JEPARA, Harianmuria.com – Pegawai Pemerintah dengan Perjanjian Kerja (PPPK) paruh waktu di lingkungan Pemerintah Kabupaten Jepara dipastikan akan menerima tunjangan hari raya (THR) 2026.
Sekretaris Daerah Pemkab Jepara, Ary Bachtiar, menyampaikan THR diberikan kepada PPPK paruh waktu yang dilantik per 1 Januari 2026.
“Status PPPK paruh waktu berlaku mulai 1 Januari 2026. Penghitungan gaji Januari dibagi selama 12 bulan dikali gaji, sehingga komponen tertentu yang diterima sekitar Rp400 ribu,” jelasnya, Jumat, 13 Maret 2026.
Adapun besaran gaji PPPK paruh waktu di Jepara bervariasi, berkisar antara Rp2,1 juta hingga Rp2,4 juta per bulan, tergantung jenis pekerjaan dan penugasan.
Ke depan, pemerintah juga merencanakan penataan tenaga PPPK agar pemanfaatannya lebih optimal. Pegawai dengan beban kerja yang tidak terlalu padat dimungkinkan untuk dialihkan membantu tugas lain yang lebih membutuhkan.

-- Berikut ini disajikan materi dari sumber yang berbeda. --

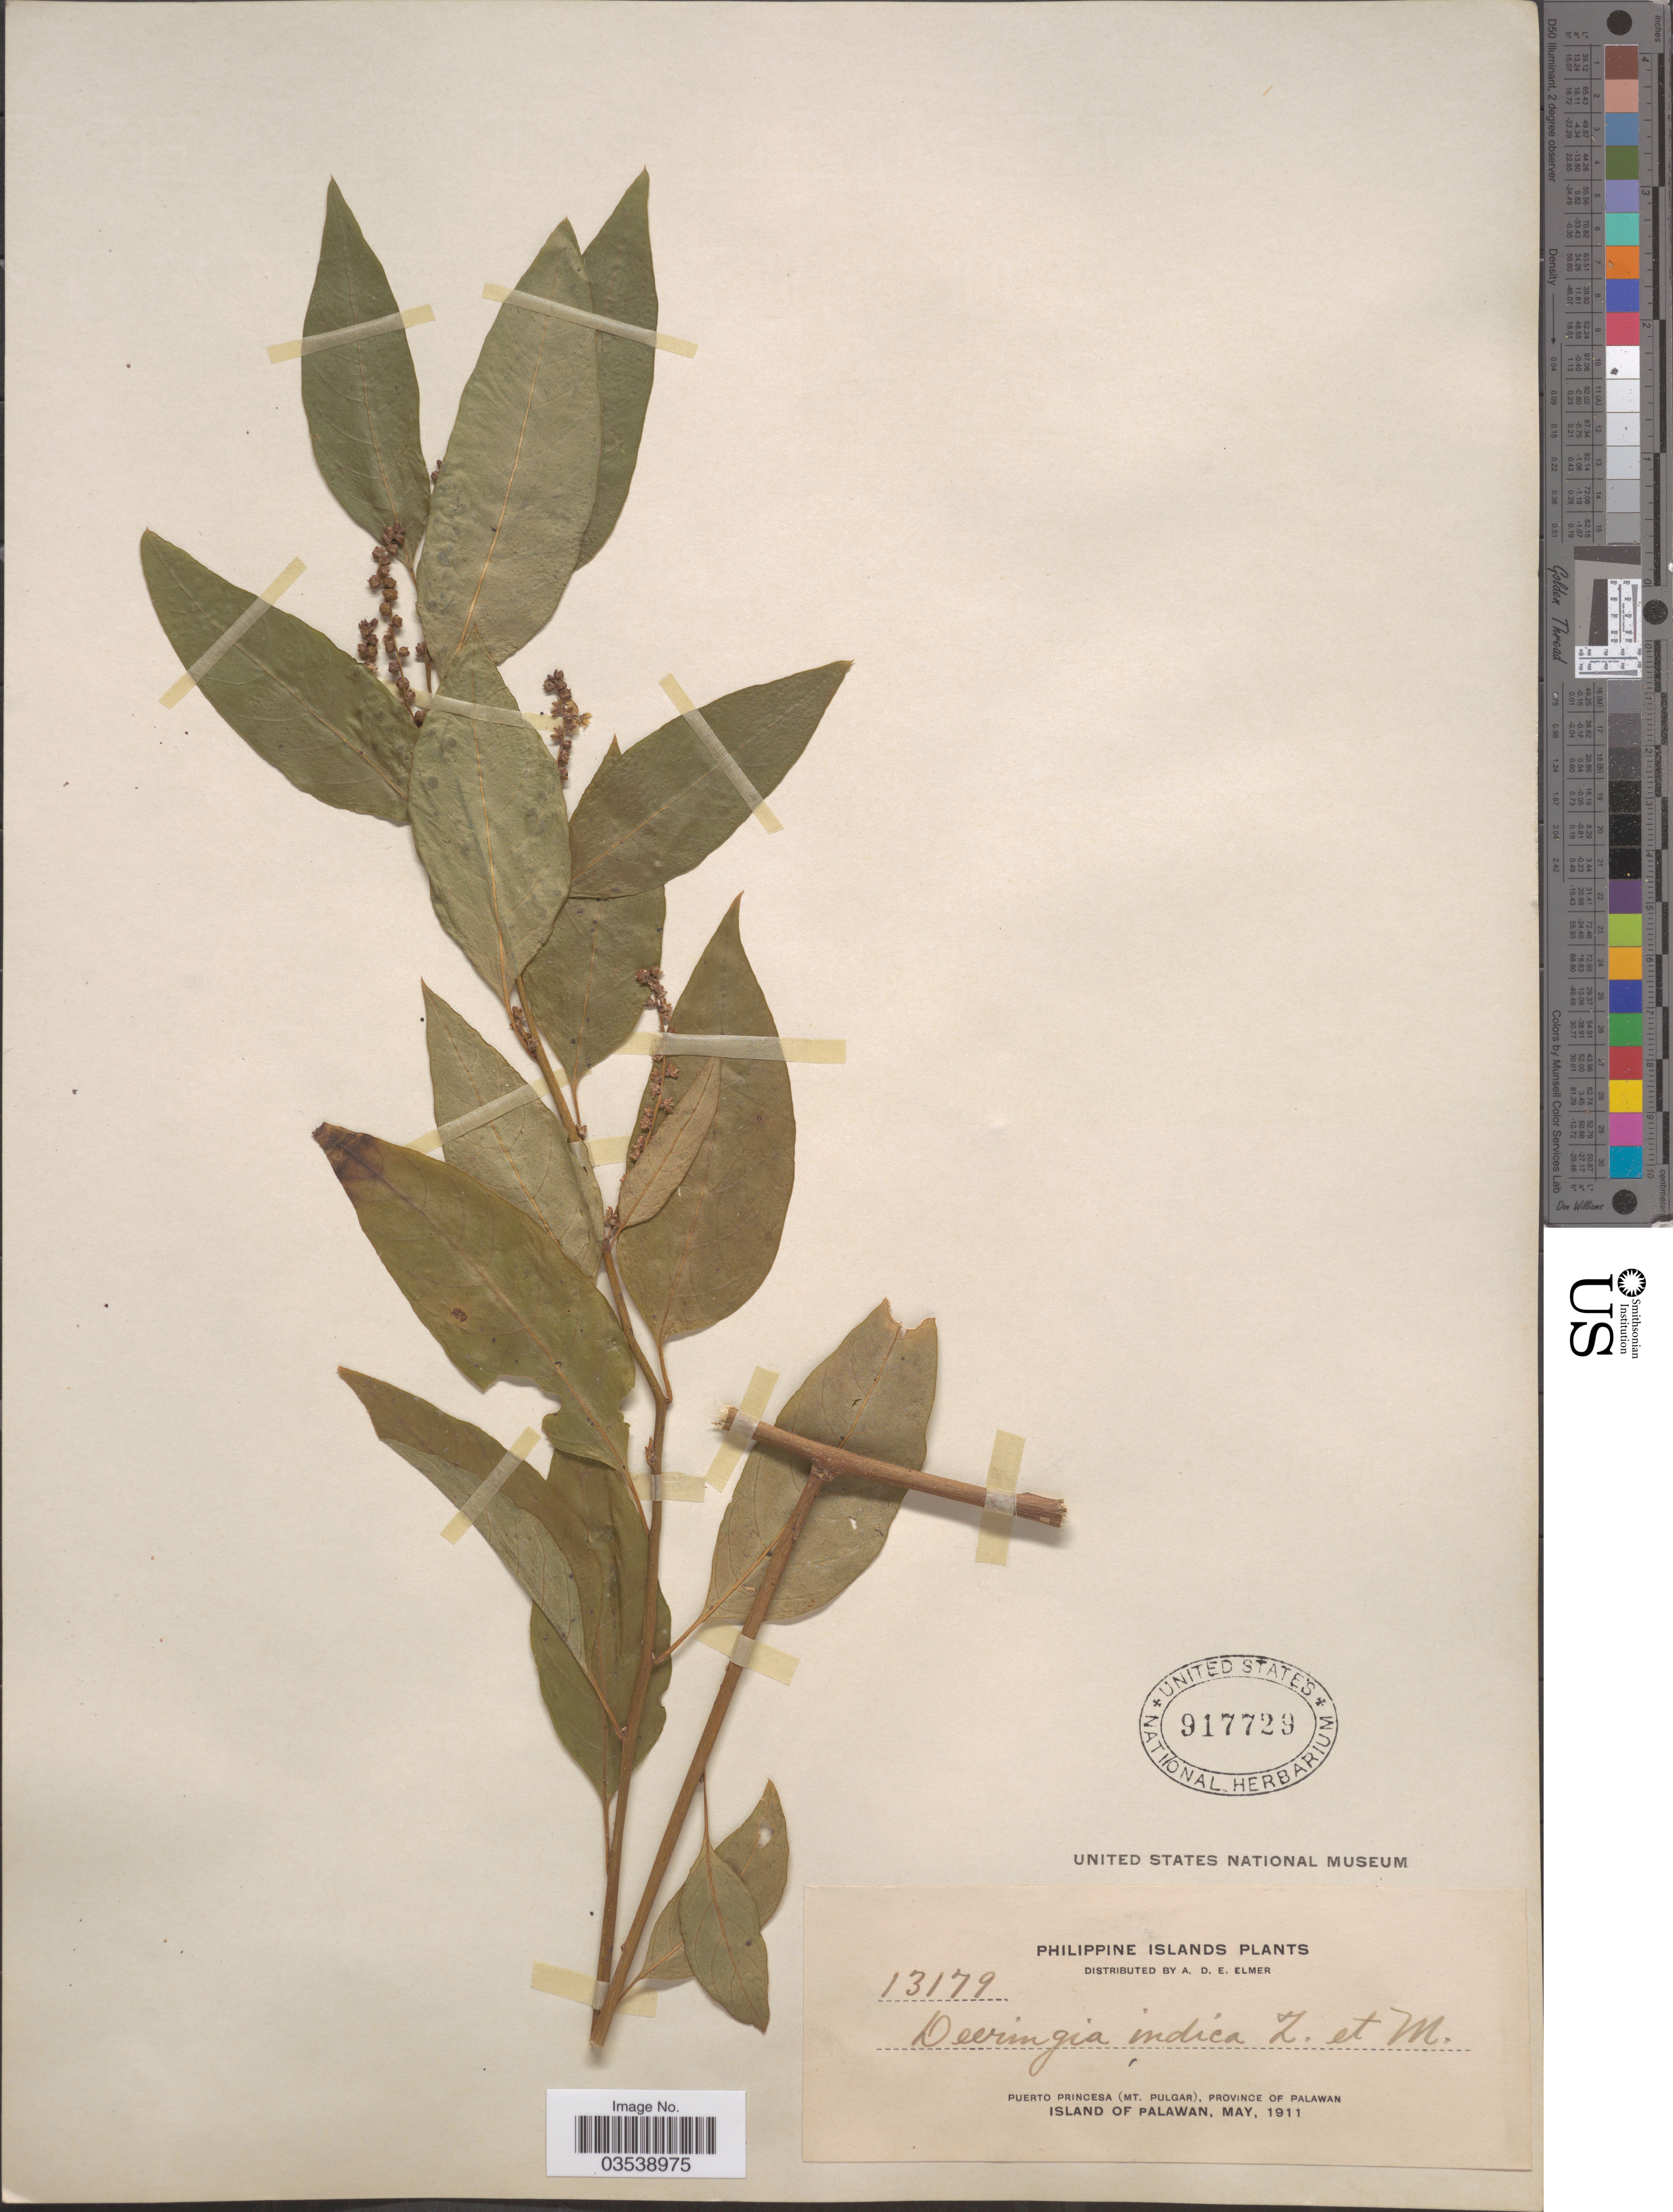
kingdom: Plantae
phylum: Tracheophyta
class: Magnoliopsida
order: Caryophyllales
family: Amaranthaceae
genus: Deeringia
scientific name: Deeringia polysperma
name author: (Roxb.) Moq.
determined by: Strong, Mark T., (BOT), Smithsonian Institution - National Museum of Natural History (UNITED STATES)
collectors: A. D. E. Elmer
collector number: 13179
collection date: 1911-05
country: Philippines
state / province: Mimaropa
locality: Puerto Princesa (Mt. Pulgar), Province of Palawan. Island of Palawan.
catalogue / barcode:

“Misalnya ada driver yang kegiatannya tidak terlalu banyak, bisa diarahkan membantu di pos atau tugas lain yang lebih produktif,” ujarnya.
Selain itu, menurut arahan pemerintah pusat terkait pembentukan Koperasi Desa Merah Putih, tenaga di luar sektor kesehatan, pendidikan, dan penyuluh pertanian berpotensi dilibatkan untuk memperkuat koperasi desa.
Sementara itu, Bupati Jepara Witiarso Utomo menegaskan bahwa pemerintah daerah berkomitmen memastikan para PPPK paruh waktu tetap menerima THR tahun ini.
“Yang penting tahun ini teman-teman bisa menerima THR dulu. Untuk tahun depan nanti akan kita pikirkan kembali mekanismenya,” katanya.
Bupati juga memastikan pencairan THR tidak akan terlambat. Pemerintah menargetkan dana tersebut sudah masuk ke rekening para pegawai sebelum lebaran.
“Maksimal Senin (16 Maret 2026) sudah masuk ke rekening masing-masing,” tegasnya.